··· DATASET

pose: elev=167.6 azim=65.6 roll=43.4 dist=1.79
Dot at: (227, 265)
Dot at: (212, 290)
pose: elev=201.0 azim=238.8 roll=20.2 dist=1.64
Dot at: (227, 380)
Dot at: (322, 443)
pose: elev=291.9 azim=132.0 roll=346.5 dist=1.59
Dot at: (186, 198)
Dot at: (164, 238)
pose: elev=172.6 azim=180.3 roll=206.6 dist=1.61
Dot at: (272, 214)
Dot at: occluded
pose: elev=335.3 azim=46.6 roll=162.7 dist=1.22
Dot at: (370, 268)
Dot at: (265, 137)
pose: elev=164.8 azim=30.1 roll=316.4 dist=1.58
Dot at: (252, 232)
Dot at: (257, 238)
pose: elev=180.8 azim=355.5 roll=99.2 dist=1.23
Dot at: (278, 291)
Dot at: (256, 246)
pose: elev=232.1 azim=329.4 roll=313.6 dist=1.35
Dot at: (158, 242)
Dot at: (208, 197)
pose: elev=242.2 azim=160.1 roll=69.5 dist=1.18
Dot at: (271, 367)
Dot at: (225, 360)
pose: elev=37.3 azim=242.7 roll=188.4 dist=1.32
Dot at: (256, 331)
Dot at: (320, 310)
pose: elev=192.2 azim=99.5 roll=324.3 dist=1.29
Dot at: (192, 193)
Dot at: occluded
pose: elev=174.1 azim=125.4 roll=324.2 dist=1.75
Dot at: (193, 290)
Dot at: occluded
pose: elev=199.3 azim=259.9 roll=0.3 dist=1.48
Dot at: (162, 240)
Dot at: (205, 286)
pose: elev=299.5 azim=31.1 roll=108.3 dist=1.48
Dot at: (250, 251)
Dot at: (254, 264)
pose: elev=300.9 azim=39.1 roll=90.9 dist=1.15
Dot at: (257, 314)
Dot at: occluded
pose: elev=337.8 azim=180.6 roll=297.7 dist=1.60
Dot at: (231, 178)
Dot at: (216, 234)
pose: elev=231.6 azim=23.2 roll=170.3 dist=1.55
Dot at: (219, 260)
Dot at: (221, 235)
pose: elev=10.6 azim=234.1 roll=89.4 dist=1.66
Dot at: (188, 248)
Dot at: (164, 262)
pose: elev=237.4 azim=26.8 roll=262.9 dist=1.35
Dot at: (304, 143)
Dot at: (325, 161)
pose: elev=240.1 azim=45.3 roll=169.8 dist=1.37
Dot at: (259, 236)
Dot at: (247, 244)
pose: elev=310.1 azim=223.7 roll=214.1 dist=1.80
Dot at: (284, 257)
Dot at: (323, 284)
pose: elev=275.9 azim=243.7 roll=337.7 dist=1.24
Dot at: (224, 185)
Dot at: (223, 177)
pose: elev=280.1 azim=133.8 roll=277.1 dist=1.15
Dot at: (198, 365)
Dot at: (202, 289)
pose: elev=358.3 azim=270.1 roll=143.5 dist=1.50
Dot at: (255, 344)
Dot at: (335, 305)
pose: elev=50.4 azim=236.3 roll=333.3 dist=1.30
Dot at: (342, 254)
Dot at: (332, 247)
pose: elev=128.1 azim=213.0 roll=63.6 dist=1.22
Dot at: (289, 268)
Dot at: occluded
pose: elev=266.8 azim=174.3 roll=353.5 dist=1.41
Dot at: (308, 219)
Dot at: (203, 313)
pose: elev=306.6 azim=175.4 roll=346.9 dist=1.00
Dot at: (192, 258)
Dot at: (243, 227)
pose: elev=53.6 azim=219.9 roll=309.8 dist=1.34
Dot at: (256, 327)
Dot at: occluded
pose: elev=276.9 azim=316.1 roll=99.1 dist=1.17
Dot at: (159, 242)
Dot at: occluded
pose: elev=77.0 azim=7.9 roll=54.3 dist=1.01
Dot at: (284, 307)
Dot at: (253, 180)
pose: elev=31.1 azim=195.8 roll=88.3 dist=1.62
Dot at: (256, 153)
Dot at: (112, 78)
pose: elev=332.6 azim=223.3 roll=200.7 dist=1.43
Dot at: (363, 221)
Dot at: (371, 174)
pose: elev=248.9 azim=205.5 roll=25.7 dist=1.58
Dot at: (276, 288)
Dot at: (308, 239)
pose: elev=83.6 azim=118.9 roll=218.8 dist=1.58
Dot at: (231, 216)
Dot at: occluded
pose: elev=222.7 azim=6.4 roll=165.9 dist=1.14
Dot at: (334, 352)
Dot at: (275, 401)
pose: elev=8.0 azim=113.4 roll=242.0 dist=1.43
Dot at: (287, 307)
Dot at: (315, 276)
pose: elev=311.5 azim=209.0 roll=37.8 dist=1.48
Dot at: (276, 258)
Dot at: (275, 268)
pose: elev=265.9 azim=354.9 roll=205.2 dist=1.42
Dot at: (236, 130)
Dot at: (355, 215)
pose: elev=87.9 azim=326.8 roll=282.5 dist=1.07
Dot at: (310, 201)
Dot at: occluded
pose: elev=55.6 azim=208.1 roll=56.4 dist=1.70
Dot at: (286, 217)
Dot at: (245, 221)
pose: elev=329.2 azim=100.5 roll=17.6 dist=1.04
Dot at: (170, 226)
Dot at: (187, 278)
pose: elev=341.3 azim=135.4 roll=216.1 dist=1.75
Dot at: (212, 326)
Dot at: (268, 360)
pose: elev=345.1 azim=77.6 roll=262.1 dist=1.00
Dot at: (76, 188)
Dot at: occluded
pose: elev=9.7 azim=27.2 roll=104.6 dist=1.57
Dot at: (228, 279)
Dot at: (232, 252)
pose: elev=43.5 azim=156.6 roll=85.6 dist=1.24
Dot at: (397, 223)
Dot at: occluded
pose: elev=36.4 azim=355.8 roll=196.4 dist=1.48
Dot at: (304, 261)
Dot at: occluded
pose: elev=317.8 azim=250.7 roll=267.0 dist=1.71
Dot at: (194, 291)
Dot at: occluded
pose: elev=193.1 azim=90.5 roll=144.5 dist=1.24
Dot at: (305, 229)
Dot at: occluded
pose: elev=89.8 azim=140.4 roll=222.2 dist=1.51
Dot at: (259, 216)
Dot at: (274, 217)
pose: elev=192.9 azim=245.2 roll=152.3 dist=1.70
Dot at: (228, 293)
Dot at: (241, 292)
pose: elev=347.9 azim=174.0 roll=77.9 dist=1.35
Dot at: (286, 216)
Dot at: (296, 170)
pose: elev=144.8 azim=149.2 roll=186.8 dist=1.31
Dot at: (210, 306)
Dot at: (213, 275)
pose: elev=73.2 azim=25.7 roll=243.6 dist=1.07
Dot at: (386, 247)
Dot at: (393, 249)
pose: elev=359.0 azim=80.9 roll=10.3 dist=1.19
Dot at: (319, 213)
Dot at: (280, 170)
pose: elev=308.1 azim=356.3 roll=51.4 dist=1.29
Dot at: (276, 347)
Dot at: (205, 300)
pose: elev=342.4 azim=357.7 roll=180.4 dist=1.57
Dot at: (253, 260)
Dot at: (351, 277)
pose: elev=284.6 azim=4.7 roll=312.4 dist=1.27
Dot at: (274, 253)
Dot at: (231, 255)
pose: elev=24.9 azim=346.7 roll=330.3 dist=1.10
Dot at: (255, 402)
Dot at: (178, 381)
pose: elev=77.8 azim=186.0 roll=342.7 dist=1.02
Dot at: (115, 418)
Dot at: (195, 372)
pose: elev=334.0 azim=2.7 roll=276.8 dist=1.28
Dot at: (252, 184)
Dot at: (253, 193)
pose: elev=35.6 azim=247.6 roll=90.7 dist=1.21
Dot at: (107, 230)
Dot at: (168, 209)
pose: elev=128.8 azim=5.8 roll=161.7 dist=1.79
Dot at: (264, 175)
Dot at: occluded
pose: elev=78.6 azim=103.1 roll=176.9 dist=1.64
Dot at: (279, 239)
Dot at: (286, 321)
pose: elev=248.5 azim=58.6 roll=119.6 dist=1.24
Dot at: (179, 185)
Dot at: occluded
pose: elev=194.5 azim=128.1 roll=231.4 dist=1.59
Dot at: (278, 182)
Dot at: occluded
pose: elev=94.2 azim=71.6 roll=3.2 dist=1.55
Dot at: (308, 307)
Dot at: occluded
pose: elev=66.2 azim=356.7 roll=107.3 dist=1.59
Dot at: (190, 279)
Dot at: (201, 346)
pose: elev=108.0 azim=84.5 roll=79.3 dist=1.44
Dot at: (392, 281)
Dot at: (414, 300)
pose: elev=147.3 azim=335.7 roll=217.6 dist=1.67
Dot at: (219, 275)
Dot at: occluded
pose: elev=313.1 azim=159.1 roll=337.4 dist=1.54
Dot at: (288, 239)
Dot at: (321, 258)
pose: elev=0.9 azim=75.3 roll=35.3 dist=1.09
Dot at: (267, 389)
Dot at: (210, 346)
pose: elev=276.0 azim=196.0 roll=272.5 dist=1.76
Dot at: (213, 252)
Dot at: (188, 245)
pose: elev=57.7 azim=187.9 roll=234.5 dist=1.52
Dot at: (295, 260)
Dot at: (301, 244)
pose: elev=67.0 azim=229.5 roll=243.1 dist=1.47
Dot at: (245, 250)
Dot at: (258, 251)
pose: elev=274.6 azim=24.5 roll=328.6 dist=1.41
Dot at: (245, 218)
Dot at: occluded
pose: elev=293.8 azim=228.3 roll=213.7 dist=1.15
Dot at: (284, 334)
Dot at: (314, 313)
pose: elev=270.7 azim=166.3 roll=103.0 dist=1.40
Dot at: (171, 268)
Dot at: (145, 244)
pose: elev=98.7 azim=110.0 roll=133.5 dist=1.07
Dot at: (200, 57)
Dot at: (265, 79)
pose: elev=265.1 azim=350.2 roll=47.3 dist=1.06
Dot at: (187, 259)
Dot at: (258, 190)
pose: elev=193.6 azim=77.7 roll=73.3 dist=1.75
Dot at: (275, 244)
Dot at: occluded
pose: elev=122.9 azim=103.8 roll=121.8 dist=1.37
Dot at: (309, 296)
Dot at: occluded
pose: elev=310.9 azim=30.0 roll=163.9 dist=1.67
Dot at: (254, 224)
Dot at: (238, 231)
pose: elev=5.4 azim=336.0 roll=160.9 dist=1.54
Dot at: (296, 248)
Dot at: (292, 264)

······

**TASK INSTRUCTIONS**
Copy the data word for word, from the line containing "pose: elev=87.9 azim=326.8" through the line containing "Dot at: (213, 275)", with both of those lines included.

**OUTPUT BELOW**
pose: elev=87.9 azim=326.8 roll=282.5 dist=1.07
Dot at: (310, 201)
Dot at: occluded
pose: elev=55.6 azim=208.1 roll=56.4 dist=1.70
Dot at: (286, 217)
Dot at: (245, 221)
pose: elev=329.2 azim=100.5 roll=17.6 dist=1.04
Dot at: (170, 226)
Dot at: (187, 278)
pose: elev=341.3 azim=135.4 roll=216.1 dist=1.75
Dot at: (212, 326)
Dot at: (268, 360)
pose: elev=345.1 azim=77.6 roll=262.1 dist=1.00
Dot at: (76, 188)
Dot at: occluded
pose: elev=9.7 azim=27.2 roll=104.6 dist=1.57
Dot at: (228, 279)
Dot at: (232, 252)
pose: elev=43.5 azim=156.6 roll=85.6 dist=1.24
Dot at: (397, 223)
Dot at: occluded
pose: elev=36.4 azim=355.8 roll=196.4 dist=1.48
Dot at: (304, 261)
Dot at: occluded
pose: elev=317.8 azim=250.7 roll=267.0 dist=1.71
Dot at: (194, 291)
Dot at: occluded
pose: elev=193.1 azim=90.5 roll=144.5 dist=1.24
Dot at: (305, 229)
Dot at: occluded
pose: elev=89.8 azim=140.4 roll=222.2 dist=1.51
Dot at: (259, 216)
Dot at: (274, 217)
pose: elev=192.9 azim=245.2 roll=152.3 dist=1.70
Dot at: (228, 293)
Dot at: (241, 292)
pose: elev=347.9 azim=174.0 roll=77.9 dist=1.35
Dot at: (286, 216)
Dot at: (296, 170)
pose: elev=144.8 azim=149.2 roll=186.8 dist=1.31
Dot at: (210, 306)
Dot at: (213, 275)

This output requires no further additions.